Church Leaders, It’s Bad Out Here
Until I shared my own experience, I could have never guessed the number of people – parishioners, employees, community members – who have felt real hurt from the church. Over a dozen people reached out to share that hurt with us. The messages, calls and texts just kept coming. But, here’s the biggest surprise – at least to me. Only one person from my circle reached out; the rest all came from Aaryn’s circle of friends, family, co-workers, etc. So, there’s a lot of people feeling church hurt out there, but left to his own devices, this pastor would be unaware of it.
My guess is that I’m not the only church leader insulated from these stories. It makes sense. Our circles are often filled with people a little too much like us. Being a pastor or a church leader isn’t just a job, it’s a vocation, i.e., it’s not just what we do, but who we are. So, the books we read are about building healthy communities, addressing injustice, or, you know, theology stuff. We take designated time away front he church to learn from experts how we can do it better (even if the learning is just in the morning, and you spend your afternoons drinking White Claws on the beach (You know who you are. No judgment, but I know what you did last summer)). Our weekends are often spent at church events, and so we hang out with “church people.” It’s a church circle, and what I’m seeing is that it’s far less porous than even this cynic thought possible.
For many of us, our lives are simply not structured to be in circles filled with people hurt by the church. Because guess what, when a church throws you away after a decade of work, justifies your abuse because “this is how the sausage is made,” or makes you sign an NDA (yes, real examples sent to us) you don’t rush back. You maybe spend a few years as a Chreaster, but you might just be done with it all. Either way, you’re not showing up for the pot lucks, movie nights, small groups, or the 6th Sunday in ordinary time for a good long while. So, church leaders – pastors, execs, elders, deacons – if you’re like me, you need to know that there are a lot of people who have been hurt deeply by the church.
Don’t get defensive. Don’t start with the excuses.
Don’t rush into fix-it mode. Don’t make the hurt your project.
And for the love of all that’s holy, don’t make up another poorly constructed ministry with a catchy name to “bring them back in the fold.”
Just sit with this right now. When you’re ready, decide what you (or y’all) will do about it after a long time of listening and discernment.

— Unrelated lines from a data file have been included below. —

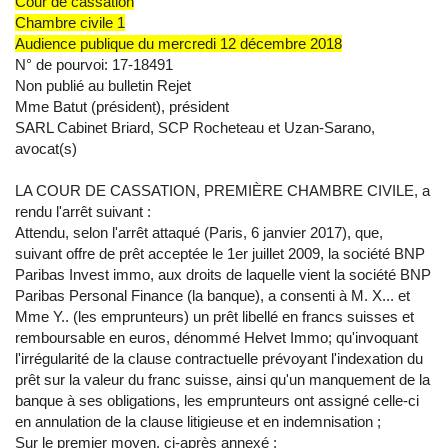
Cour de cassation
Chambre civile 1
Audience publique du mercredi 12 décembre 2018
N° de pourvoi: 17-18491
Non publié au bulletin Rejet
Mme Batut (président), président
SARL Cabinet Briard, SCP Rocheteau et Uzan-Sarano,
avocat(s)
LA COUR DE CASSATION, PREMIÈRE CHAMBRE CIVILE, a
rendu l'arrêt suivant :
Attendu, selon l'arrêt attaqué (Paris, 6 janvier 2017), que,
suivant offre de prêt acceptée le 1er juillet 2009, la société BNP
Paribas Invest immo, aux droits de laquelle vient la société BNP
Paribas Personal Finance (la banque), a consenti à M. X... et
Mme Y.. (les emprunteurs) un prêt libellé en francs suisses et
remboursable en euros, dénommé Helvet Immo; qu'invoquant
l'irrégularité de la clause contractuelle prévoyant l'indexation du
prêt sur la valeur du franc suisse, ainsi qu'un manquement de la
banque à ses obligations, les emprunteurs ont assigné celle-ci
en annulation de la clause litigieuse et en indemnisation ;
Sur le premier moyen, ci-après annexé :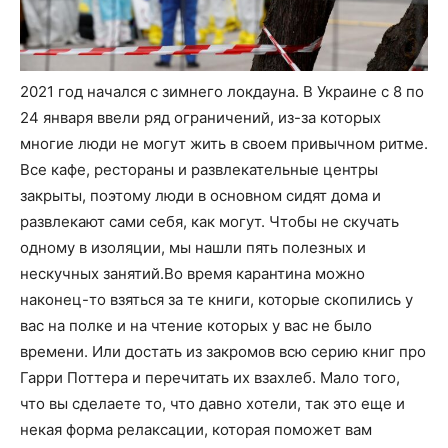
2021 год начался с зимнего локдауна. В Украине с 8 по
24 января ввели ряд ограничений, из-за которых
многие люди не могут жить в своем привычном ритме.
Все кафе, рестораны и развлекательные центры
закрыты, поэтому люди в основном сидят дома и
развлекают сами себя, как могут. Чтобы не скучать
одному в изоляции, мы нашли пять полезных и
нескучных занятий.Во время карантина можно
наконец-то взяться за те книги, которые скопились у
вас на полке и на чтение которых у вас не было
времени. Или достать из закромов всю серию книг про
Гарри Поттера и перечитать их взахлеб. Мало того,
что вы сделаете то, что давно хотели, так это еще и
некая форма релаксации, которая поможет вам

If you’re interested in learning more about toxic and healthy church cultures, and wounded resistors, McKnight and Barringer led a great discussion of their work through the Siburt Center and ACU’s Baptist Studies Center.
3 thoughts on “Wounding Churches,“Wounded Resistors””
Thank you for sharing this Brandon.
I think my wife cried every day for three months and then for two years was going through stages of grief. A lifelong church kid, she used to do her crying in commune with the Holy Spirit IN church. I don’t know you well just to say, everything you wrote above has been lived by my best friends and my family. And it’s painful to read.